[RECORD EXCERPTS — start]

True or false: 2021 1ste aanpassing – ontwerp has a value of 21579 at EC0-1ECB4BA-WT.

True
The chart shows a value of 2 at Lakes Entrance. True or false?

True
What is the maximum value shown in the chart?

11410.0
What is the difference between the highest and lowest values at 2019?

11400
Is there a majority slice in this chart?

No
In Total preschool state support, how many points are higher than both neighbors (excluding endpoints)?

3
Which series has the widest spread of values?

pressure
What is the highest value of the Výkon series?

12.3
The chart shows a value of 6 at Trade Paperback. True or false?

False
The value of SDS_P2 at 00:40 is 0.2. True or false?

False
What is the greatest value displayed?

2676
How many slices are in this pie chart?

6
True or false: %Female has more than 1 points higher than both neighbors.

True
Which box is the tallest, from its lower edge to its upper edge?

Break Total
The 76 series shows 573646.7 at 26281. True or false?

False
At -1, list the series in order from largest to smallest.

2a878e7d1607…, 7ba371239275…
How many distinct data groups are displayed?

[RECORD EXCERPTS — finish]

REQUIRED ACTION - Copy all of the material above word for word, keeping every line in its original order.

REPLY -
True or false: 2021 1ste aanpassing – ontwerp has a value of 21579 at EC0-1ECB4BA-WT.

True
The chart shows a value of 2 at Lakes Entrance. True or false?

True
What is the maximum value shown in the chart?

11410.0
What is the difference between the highest and lowest values at 2019?

11400
Is there a majority slice in this chart?

No
In Total preschool state support, how many points are higher than both neighbors (excluding endpoints)?

3
Which series has the widest spread of values?

pressure
What is the highest value of the Výkon series?

12.3
The chart shows a value of 6 at Trade Paperback. True or false?

False
The value of SDS_P2 at 00:40 is 0.2. True or false?

False
What is the greatest value displayed?

2676
How many slices are in this pie chart?

6
True or false: %Female has more than 1 points higher than both neighbors.

True
Which box is the tallest, from its lower edge to its upper edge?

Break Total
The 76 series shows 573646.7 at 26281. True or false?

False
At -1, list the series in order from largest to smallest.

2a878e7d1607…, 7ba371239275…
How many distinct data groups are displayed?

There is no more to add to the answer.